Les ministres chargés de la défense, de la diplomatie et du développement des pays membres de la Confédération des États du Sahel (AES) ont achevé, jeudi 26 février 2026 à Ouagadougou, les travaux préparatoires du projet de feuille de route de l’An II. Les représentants du Burkina Faso, du Mali et du Niger ont également condamné des tentatives de déstabilisation visant leurs États respectifs.
Réunis dans la capitale burkinabè, les responsables gouvernementaux ont validé un document stratégique destiné à orienter les actions de la confédération pour l’année à venir. Le texte, qui couvre les trois piliers de l’organisation, doit encore être soumis aux chefs d’État pour adoption, conformément au fonctionnement institutionnel de l’AES.
« Les Ministres ont finalisé le projet de la Feuille de route de l’An II de la Confédération des Etats du Sahel (AES) en vue de sa soumission au Collège des Chefs d’Etat pour adoption », précise un communiqué officiel.
Un projet structuré autour des priorités sécuritaires et de développement
Les travaux ont porté sur l’élaboration du projet de feuille de route de l’An II de la confédération, autour des trois piliers que sont la défense, la diplomatie et le développement. Le volet sécuritaire, qui constitue l’un des axes de l’AES, a été abordé au cours des échanges. Les ministres ont également examiné les dimensions diplomatique et de développement, en lien avec les priorités définies par la confédération. Le communiqué publié par les autorités burkinabè fait par ailleurs état des préoccupations liées aux menaces sécuritaires dans la région.
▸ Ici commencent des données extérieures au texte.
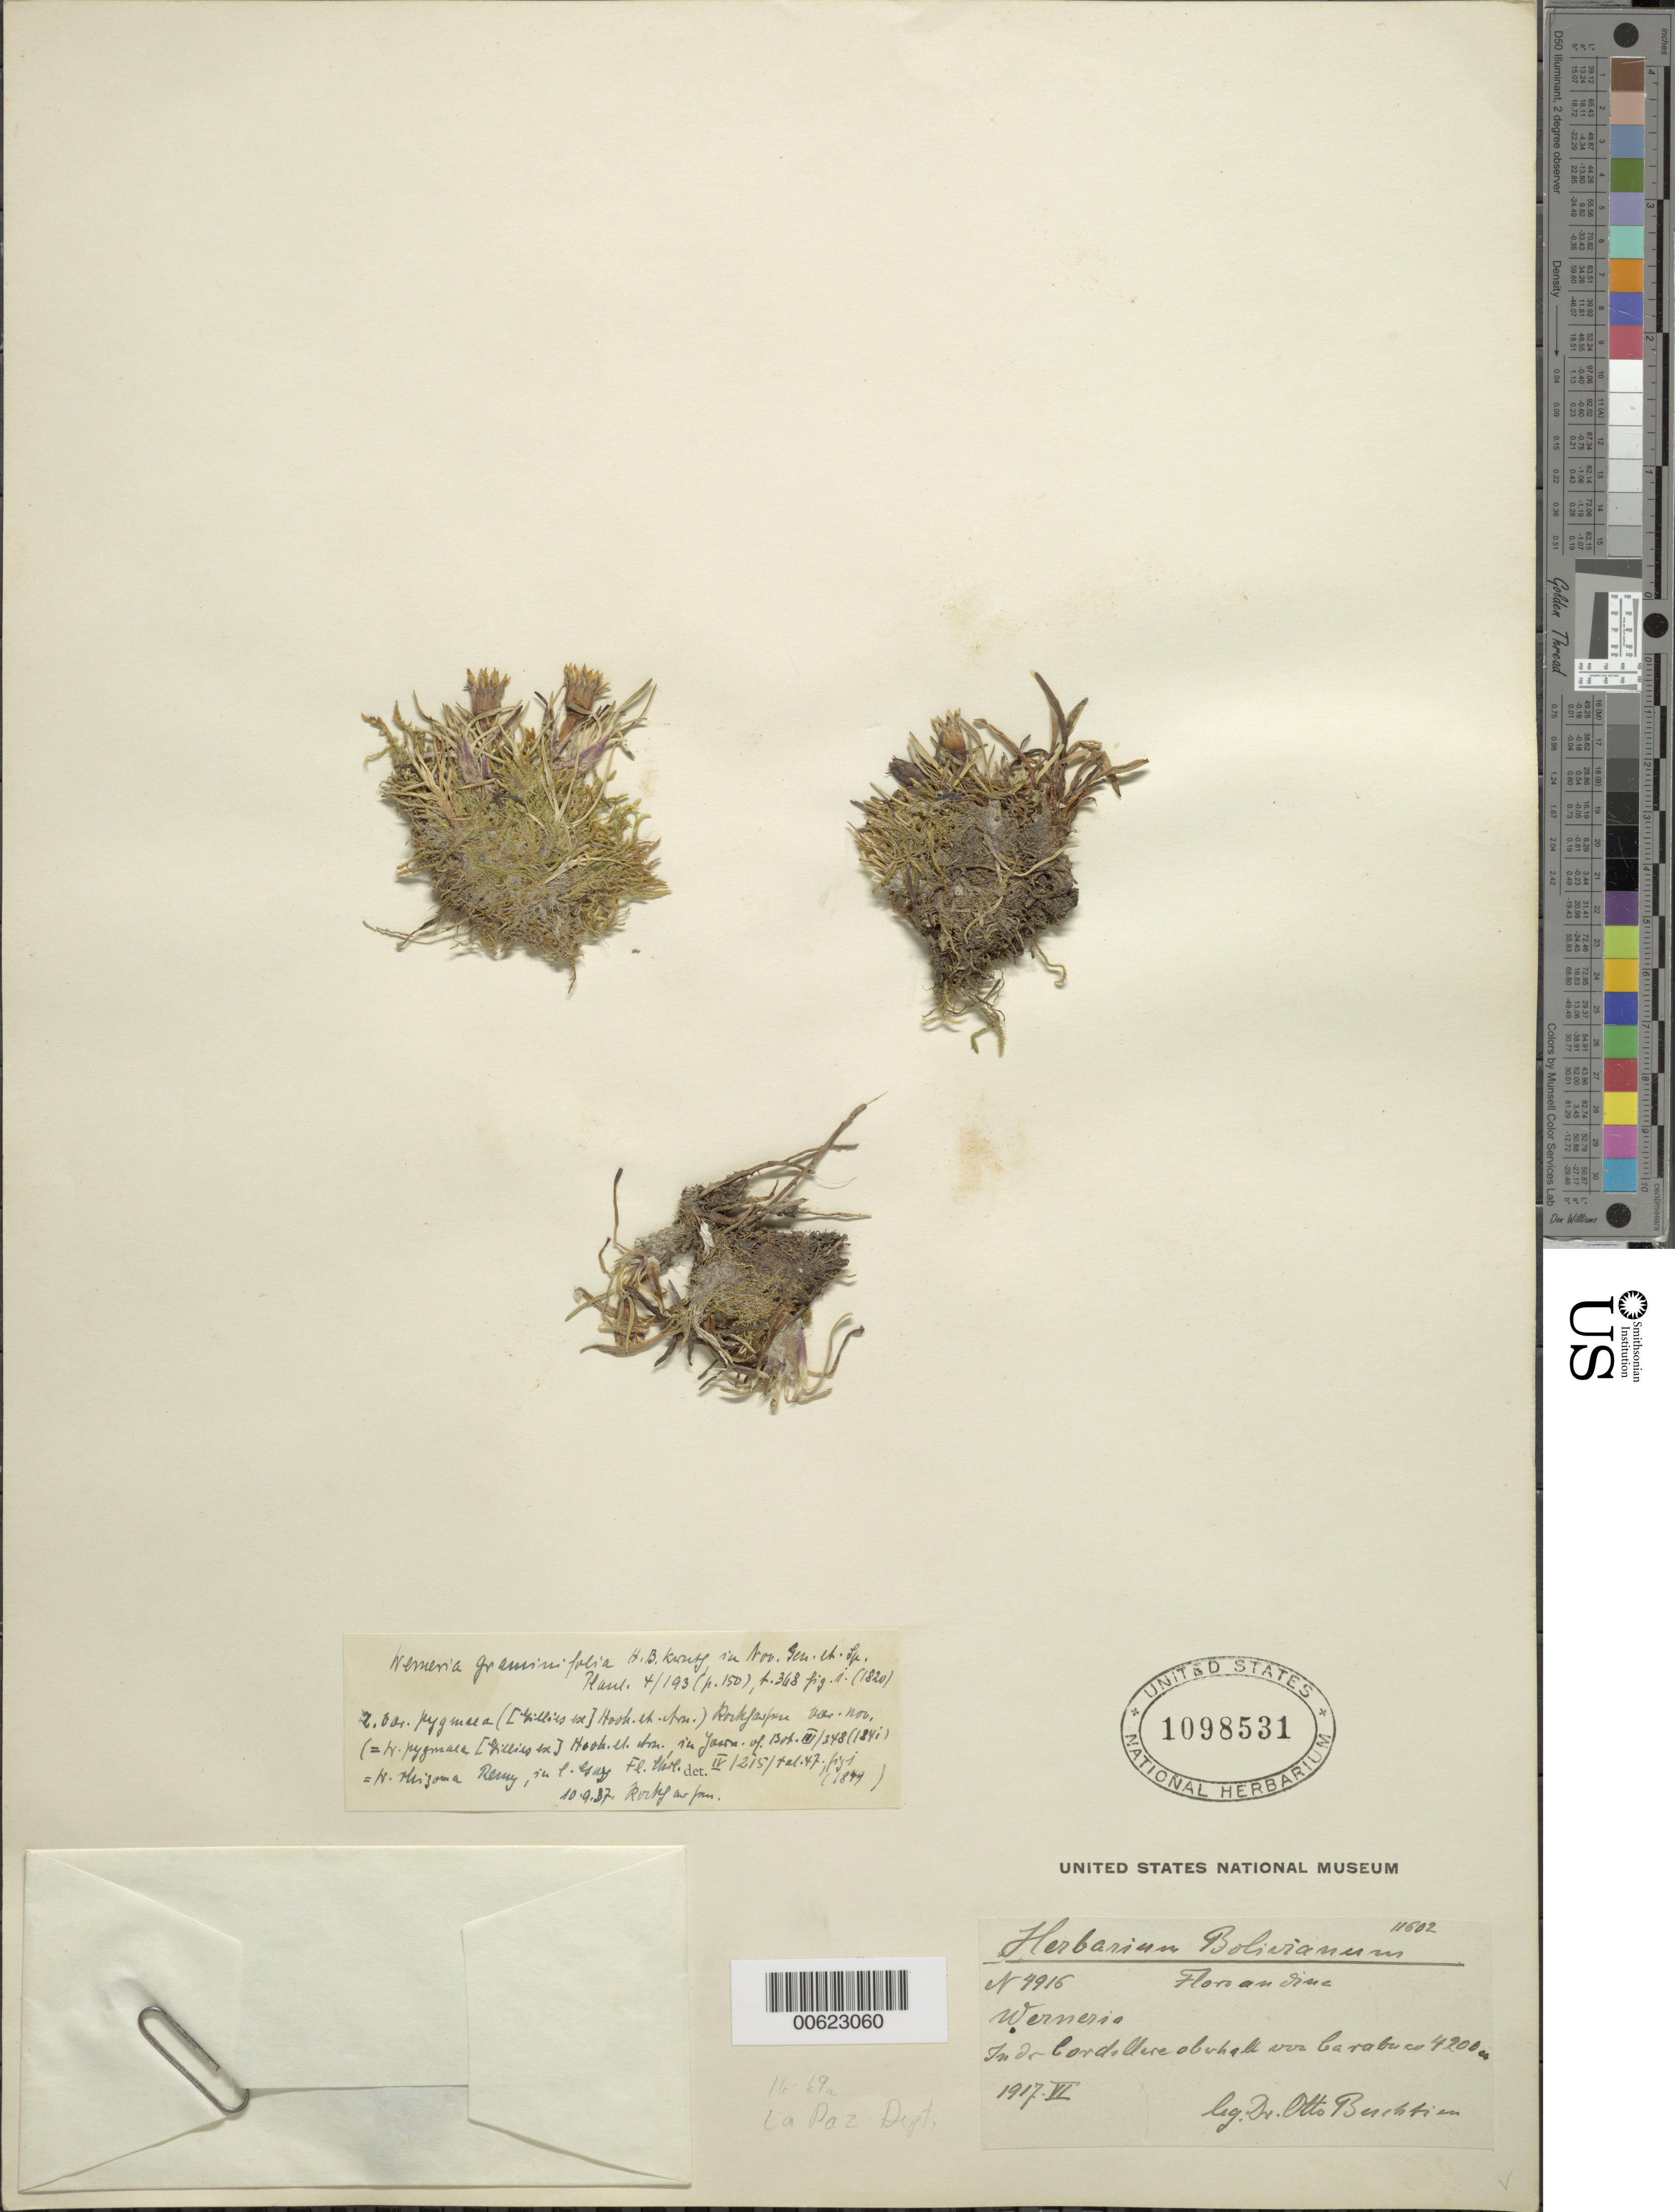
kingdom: Plantae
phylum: Tracheophyta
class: Magnoliopsida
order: Asterales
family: Asteraceae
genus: Werneria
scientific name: Werneria 'itty-bitties'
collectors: O. Buchtien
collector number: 4916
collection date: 1917-06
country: Bolivia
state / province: La Paz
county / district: Manco Kapac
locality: Carabuco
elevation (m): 4200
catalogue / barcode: US 1098531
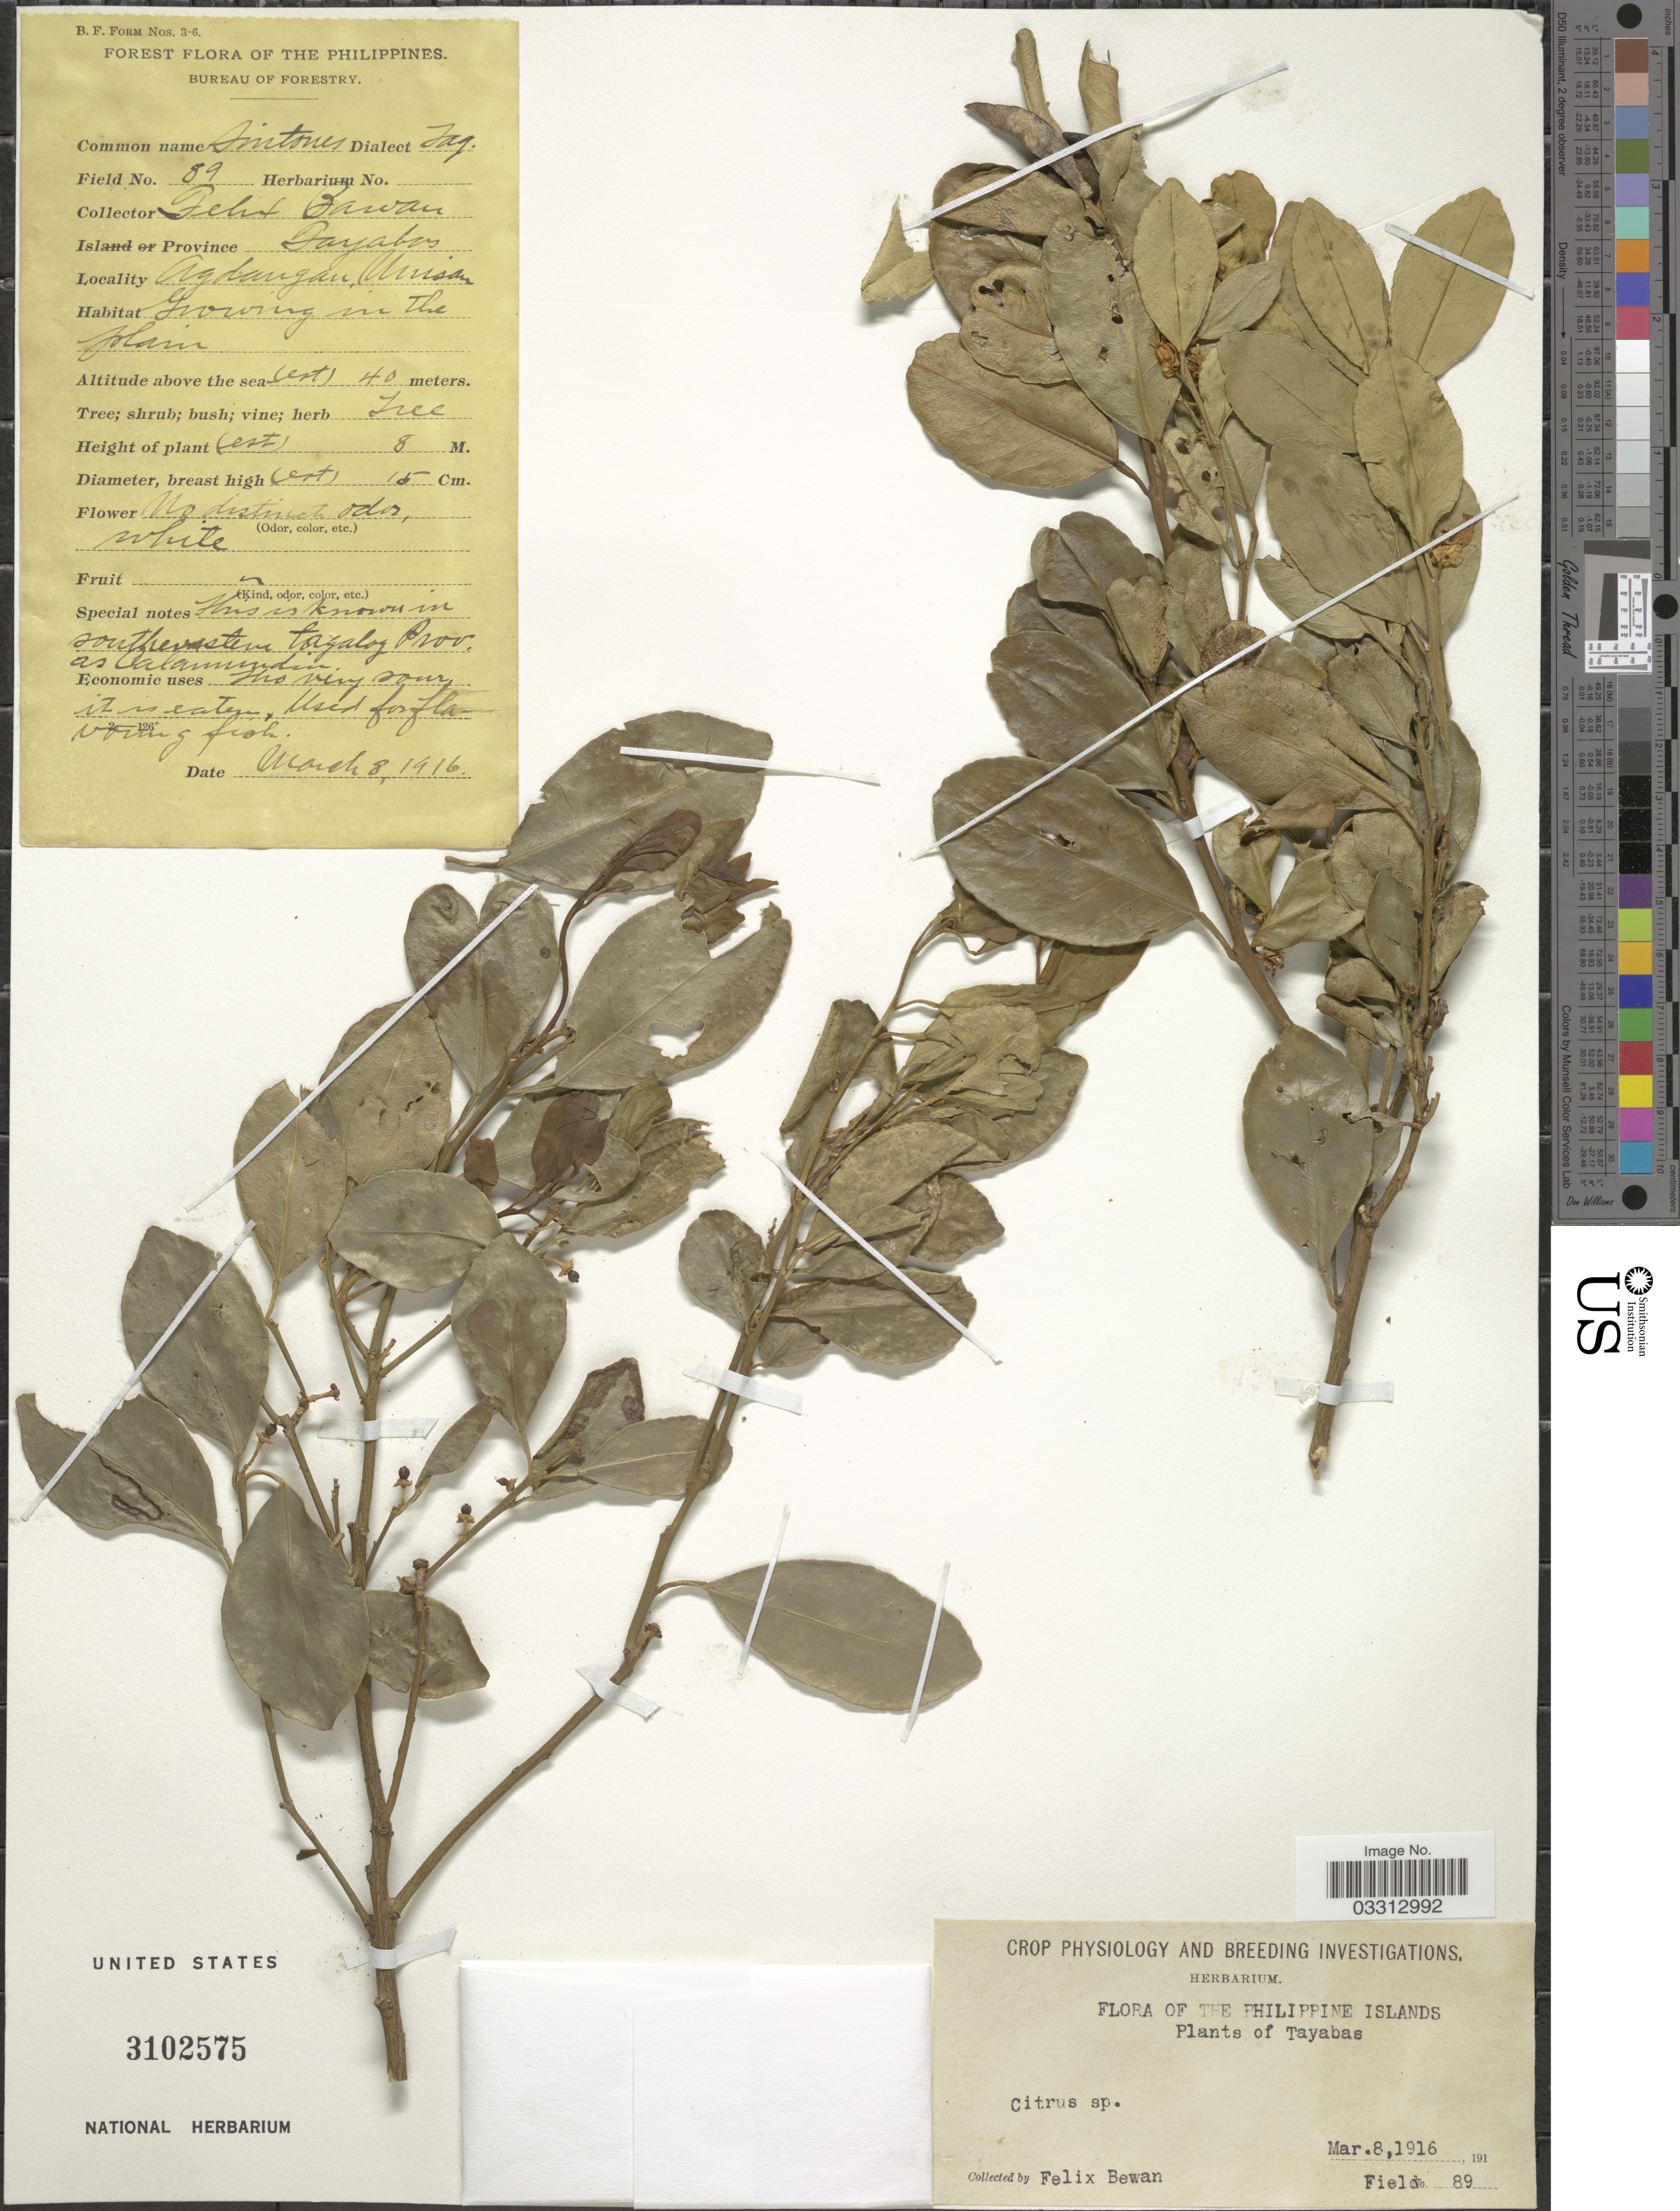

Une condamnation des tentatives de déstabilisation
En marge des travaux, les ministres ont réagi à plusieurs incidents sécuritaires survenus récemment dans la région. Dans leur déclaration, ils ont dénoncé des actes qualifiés de tentatives de déstabilisation visant les pays de la confédération. Le communiqué des autorités burkinabè appelle à la vigilance et à la mobilisation face à ces menaces. Cette prise de position intervient alors que plusieurs infrastructures stratégiques ont été ciblées ces derniers mois dans les pays de l’AES, renforçant les préoccupations sécuritaires au sein de la confédération.
Une coopération renforcée entre les États membres
Depuis la mise en place de l’AES, les trois pays ont progressivement renforcé leurs relations à travers des initiatives communes. Des mécanismes de coordination militaire ont été mis en place pour permettre des actions concertées contre les groupes armés opérant dans la région.
Sur le plan diplomatique, les États membres adoptent de plus en plus des positions communes, notamment dans leurs relations avec les organisations régionales et internationales. Cette coordination vise à renforcer leur capacité de négociation et à défendre des intérêts partagés.
Des projets économiques sont également à l’étude afin de faciliter la circulation des biens et des personnes entre les pays membres. L’objectif est d’améliorer les échanges et de soutenir les économies nationales dans un cadre de coopération renforcée.